#### DATA IN THIS EXERCISE
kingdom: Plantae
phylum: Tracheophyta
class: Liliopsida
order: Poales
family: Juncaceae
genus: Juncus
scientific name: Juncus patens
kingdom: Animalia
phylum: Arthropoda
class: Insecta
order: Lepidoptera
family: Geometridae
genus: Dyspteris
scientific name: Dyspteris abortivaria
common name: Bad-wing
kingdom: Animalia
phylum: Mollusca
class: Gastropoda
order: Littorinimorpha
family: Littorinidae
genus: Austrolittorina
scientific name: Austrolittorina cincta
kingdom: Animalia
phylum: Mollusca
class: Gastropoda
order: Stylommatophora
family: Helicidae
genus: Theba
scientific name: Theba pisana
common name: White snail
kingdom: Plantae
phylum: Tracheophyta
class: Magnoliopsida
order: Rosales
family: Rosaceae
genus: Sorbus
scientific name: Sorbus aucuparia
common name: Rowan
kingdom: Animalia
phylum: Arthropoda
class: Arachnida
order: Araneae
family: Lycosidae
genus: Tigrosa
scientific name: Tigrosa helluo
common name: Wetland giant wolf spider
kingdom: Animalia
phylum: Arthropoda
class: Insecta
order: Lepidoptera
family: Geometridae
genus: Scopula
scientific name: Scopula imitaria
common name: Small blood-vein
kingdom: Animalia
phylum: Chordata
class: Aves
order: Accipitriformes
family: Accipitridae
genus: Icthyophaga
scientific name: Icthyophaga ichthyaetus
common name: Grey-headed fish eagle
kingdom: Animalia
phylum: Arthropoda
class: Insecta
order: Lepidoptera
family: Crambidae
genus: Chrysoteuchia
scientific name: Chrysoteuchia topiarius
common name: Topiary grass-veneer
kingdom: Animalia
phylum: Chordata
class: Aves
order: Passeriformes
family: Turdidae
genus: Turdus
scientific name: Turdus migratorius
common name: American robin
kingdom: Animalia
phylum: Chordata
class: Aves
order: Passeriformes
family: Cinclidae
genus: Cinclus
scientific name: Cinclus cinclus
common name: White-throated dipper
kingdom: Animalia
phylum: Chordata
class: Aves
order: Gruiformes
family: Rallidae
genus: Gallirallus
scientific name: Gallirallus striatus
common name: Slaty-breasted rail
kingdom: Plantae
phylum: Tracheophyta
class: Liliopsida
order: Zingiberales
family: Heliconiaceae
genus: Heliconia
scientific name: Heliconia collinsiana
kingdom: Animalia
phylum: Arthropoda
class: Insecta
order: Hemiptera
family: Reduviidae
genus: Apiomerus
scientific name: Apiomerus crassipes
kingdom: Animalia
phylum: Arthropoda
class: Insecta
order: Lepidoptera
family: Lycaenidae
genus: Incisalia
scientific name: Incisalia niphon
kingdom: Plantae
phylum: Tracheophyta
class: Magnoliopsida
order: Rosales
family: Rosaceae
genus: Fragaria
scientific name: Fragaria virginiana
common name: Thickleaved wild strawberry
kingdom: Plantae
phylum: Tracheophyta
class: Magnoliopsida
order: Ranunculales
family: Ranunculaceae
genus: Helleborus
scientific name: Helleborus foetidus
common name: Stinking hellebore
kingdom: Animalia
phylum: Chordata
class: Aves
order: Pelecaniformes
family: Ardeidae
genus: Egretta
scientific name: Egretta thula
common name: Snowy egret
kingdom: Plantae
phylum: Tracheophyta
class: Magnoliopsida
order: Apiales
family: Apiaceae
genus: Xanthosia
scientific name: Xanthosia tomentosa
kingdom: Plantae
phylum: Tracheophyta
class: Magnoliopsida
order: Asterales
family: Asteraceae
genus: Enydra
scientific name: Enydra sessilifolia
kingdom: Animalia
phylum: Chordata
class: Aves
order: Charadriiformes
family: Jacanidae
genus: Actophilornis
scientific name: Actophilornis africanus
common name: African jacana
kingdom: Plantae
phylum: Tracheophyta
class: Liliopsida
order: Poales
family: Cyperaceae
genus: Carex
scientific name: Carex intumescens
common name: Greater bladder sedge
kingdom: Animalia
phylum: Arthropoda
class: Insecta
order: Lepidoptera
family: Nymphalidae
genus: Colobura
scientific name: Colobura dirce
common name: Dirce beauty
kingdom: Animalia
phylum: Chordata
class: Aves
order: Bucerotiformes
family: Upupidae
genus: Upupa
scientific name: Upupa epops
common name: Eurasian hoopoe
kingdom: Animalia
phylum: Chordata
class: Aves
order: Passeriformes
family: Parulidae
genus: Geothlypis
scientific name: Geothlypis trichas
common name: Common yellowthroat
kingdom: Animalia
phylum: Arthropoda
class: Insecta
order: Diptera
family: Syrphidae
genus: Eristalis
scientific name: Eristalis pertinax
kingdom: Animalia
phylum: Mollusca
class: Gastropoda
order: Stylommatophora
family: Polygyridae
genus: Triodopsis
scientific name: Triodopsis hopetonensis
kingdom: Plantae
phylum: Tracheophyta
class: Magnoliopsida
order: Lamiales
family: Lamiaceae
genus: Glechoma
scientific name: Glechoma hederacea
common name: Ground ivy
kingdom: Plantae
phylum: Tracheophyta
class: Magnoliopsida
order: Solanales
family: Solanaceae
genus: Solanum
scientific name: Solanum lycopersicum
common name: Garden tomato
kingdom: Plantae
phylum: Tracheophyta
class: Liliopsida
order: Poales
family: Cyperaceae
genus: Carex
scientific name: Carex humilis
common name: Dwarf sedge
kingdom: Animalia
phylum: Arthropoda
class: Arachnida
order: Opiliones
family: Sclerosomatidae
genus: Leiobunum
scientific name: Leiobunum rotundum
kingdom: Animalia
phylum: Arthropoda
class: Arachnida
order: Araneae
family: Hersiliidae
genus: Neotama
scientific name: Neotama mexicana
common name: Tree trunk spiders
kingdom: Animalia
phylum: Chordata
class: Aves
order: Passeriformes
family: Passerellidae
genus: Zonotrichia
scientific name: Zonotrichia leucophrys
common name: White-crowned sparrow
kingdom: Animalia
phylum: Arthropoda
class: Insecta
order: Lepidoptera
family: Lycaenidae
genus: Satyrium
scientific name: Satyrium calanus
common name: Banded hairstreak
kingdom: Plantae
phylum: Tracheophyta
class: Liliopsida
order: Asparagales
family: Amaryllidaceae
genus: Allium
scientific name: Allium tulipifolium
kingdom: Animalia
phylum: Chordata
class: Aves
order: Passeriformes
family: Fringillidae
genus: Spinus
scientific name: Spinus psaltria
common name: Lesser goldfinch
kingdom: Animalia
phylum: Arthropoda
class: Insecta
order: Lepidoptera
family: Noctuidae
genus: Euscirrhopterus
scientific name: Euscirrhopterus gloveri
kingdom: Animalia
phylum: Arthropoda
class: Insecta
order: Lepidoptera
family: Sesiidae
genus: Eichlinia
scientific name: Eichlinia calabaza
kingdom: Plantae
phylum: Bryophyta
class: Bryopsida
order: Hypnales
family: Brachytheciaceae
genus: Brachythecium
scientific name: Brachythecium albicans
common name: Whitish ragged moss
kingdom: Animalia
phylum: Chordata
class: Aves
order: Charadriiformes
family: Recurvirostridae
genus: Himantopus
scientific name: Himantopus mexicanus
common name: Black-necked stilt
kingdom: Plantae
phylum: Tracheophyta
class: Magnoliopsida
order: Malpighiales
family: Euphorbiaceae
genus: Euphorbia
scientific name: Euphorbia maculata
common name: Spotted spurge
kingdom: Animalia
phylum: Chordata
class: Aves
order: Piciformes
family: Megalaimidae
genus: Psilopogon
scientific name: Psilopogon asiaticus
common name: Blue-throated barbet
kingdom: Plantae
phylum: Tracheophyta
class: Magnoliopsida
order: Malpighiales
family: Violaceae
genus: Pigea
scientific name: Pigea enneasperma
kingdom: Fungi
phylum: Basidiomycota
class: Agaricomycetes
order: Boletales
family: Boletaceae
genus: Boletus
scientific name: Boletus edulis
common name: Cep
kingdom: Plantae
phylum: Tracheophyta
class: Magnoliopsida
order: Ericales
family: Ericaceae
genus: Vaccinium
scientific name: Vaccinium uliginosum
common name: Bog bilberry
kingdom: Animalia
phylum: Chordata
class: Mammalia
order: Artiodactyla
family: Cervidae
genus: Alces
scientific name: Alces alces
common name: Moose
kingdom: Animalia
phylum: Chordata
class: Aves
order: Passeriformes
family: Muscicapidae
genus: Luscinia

#### EXERCISE DESCRIPTION
Can you output every line from the start of the items above through the line holding "genus: Austrolittorina", both included, as a JSON list of strings with one string per line and blank lines omitted?

#### TASK ANSWER
[
  "kingdom: Plantae",
  "phylum: Tracheophyta",
  "class: Liliopsida",
  "order: Poales",
  "family: Juncaceae",
  "genus: Juncus",
  "scientific name: Juncus patens",
  "kingdom: Animalia",
  "phylum: Arthropoda",
  "class: Insecta",
  "order: Lepidoptera",
  "family: Geometridae",
  "genus: Dyspteris",
  "scientific name: Dyspteris abortivaria",
  "common name: Bad-wing",
  "kingdom: Animalia",
  "phylum: Mollusca",
  "class: Gastropoda",
  "order: Littorinimorpha",
  "family: Littorinidae",
  "genus: Austrolittorina"
]